A researcher at the University of Sydney, Sedran-Price has turned her attention to the frontline of climate adaptation: the seed bank. By establishing community-led repositories, she aims to protect plants that hold deep cultural significance, ensuring that traditional knowledge of bush foods and medicines remains in the hands of those who first discovered them. The work is precise and demanding, requiring an understanding of the delicate triggers—such as the specific scent of woodsmoke or the heat of a passing fire—that command these seeds to finally break their slumber and grow.

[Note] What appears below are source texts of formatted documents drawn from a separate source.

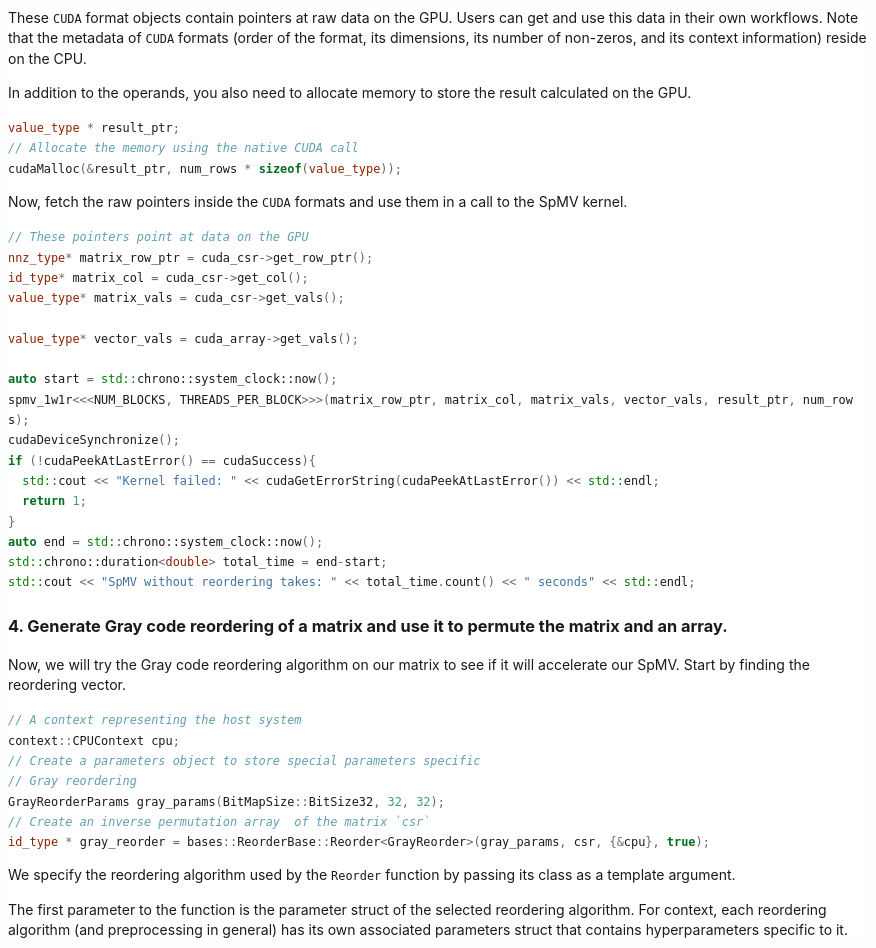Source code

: These `CUDA` format objects contain pointers at raw data on the GPU. Users can get and use this data in their own workflows. Note that the metadata of `CUDA` formats (order of the format, its dimensions, its number of non-zeros, and its context information) reside on the CPU. 

In addition to the operands, you also need to allocate memory to store the result calculated on the GPU. 

```c++
value_type * result_ptr;
// Allocate the memory using the native CUDA call
cudaMalloc(&result_ptr, num_rows * sizeof(value_type));
```

Now, fetch the raw pointers inside the `CUDA` formats and use them in a call to the SpMV kernel.

```c++
// These pointers point at data on the GPU
nnz_type* matrix_row_ptr = cuda_csr->get_row_ptr();
id_type* matrix_col = cuda_csr->get_col();
value_type* matrix_vals = cuda_csr->get_vals();

value_type* vector_vals = cuda_array->get_vals();

auto start = std::chrono::system_clock::now();
spmv_1w1r<<<NUM_BLOCKS, THREADS_PER_BLOCK>>>(matrix_row_ptr, matrix_col, matrix_vals, vector_vals, result_ptr, num_rows);
cudaDeviceSynchronize();
if (!cudaPeekAtLastError() == cudaSuccess){
  std::cout << "Kernel failed: " << cudaGetErrorString(cudaPeekAtLastError()) << std::endl;
  return 1;
}
auto end = std::chrono::system_clock::now();
std::chrono::duration<double> total_time = end-start;
std::cout << "SpMV without reordering takes: " << total_time.count() << " seconds" << std::endl;
```

### 4. Generate Gray code reordering of a matrix and use it to permute the matrix and an array.

Now, we will try the Gray code reordering algorithm on our matrix to see if it will accelerate our SpMV. Start by finding the reordering vector. 

```c++
// A context representing the host system
context::CPUContext cpu;
// Create a parameters object to store special parameters specific
// Gray reordering
GrayReorderParams gray_params(BitMapSize::BitSize32, 32, 32);
// Create an inverse permutation array  of the matrix `csr`
id_type * gray_reorder = bases::ReorderBase::Reorder<GrayReorder>(gray_params, csr, {&cpu}, true);
```
We specify the reordering algorithm used by the `Reorder` function by passing its class as a template argument. 

The first parameter to the function is the parameter struct of the selected reordering algorithm. For context, each reordering algorithm (and preprocessing in general) has its own associated parameters struct that contains hyperparameters specific to it. 
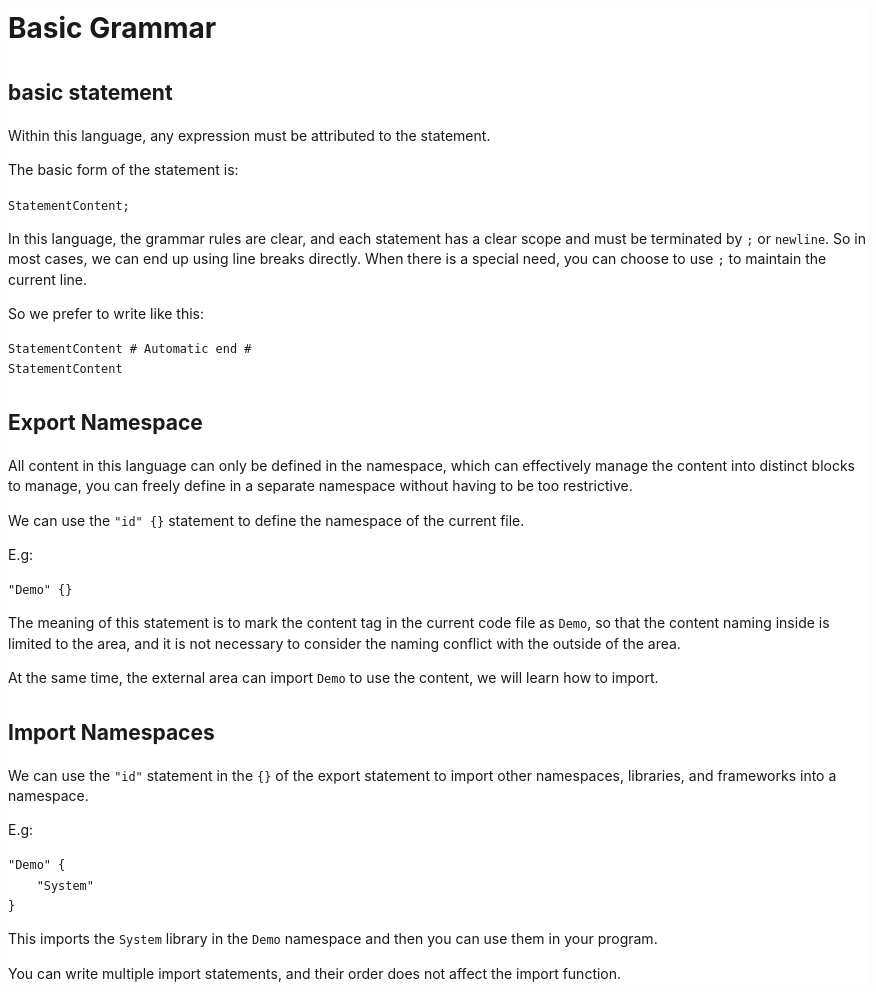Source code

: # Basic Grammar
## basic statement
Within this language, any expression must be attributed to the statement.

The basic form of the statement is:
```
StatementContent;
```
In this language, the grammar rules are clear, and each statement has a clear scope and must be terminated by `;` or `newline`.
So in most cases, we can end up using line breaks directly. When there is a special need, you can choose to use `;` to maintain the current line.

So we prefer to write like this:
```
StatementContent # Automatic end #
StatementContent
```

## Export Namespace
All content in this language can only be defined in the namespace, which can effectively manage the content into distinct blocks to manage, you can freely define in a separate namespace without having to be too restrictive.

We can use the `"id" {}` statement to define the namespace of the current file.

E.g:
```
"Demo" {}
```
The meaning of this statement is to mark the content tag in the current code file as `Demo`, so that the content naming inside is limited to the area, and it is not necessary to consider the naming conflict with the outside of the area.

At the same time, the external area can import `Demo` to use the content, we will learn how to import.

## Import Namespaces
We can use the `"id"` statement in the `{}` of the export statement to import other namespaces, libraries, and frameworks into a namespace.

E.g:
```
"Demo" {
    "System"
}
```
This imports the `System` library in the `Demo` namespace and then you can use them in your program.

You can write multiple import statements, and their order does not affect the import function.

In Queensland, her colleague Jacob Birch focuses on the ancient logic of the soil. His research into the agronomy of native grains, such as Kangaroo grass, looks back at a history of cultivation that predates European wheat by thirty millennia. By examining how these species can be grown at scale, he seeks to restore a food system that is naturally tuned to the Australian environment, requiring less water and offering more stability than the crops introduced centuries later.
The recognition of their work comes at a moment of broader international cooperation. Later this year, the Australian Academy of Science will join experts from Aotearoa New Zealand and Canada to refine how Indigenous intellectual property is handled in the laboratory. For Sedran-Price and Birch, the goal is not merely the preservation of genetic material in a cold room, but the return of these plants to the fields and the communities where they belong.
Through their efforts, the seed is no longer just a remnant of the past, but a quiet, patient agent of the future. It carries with it the hope that by listening to the land's original inhabitants, a more resilient way of living might be found in the very dust beneath their feet.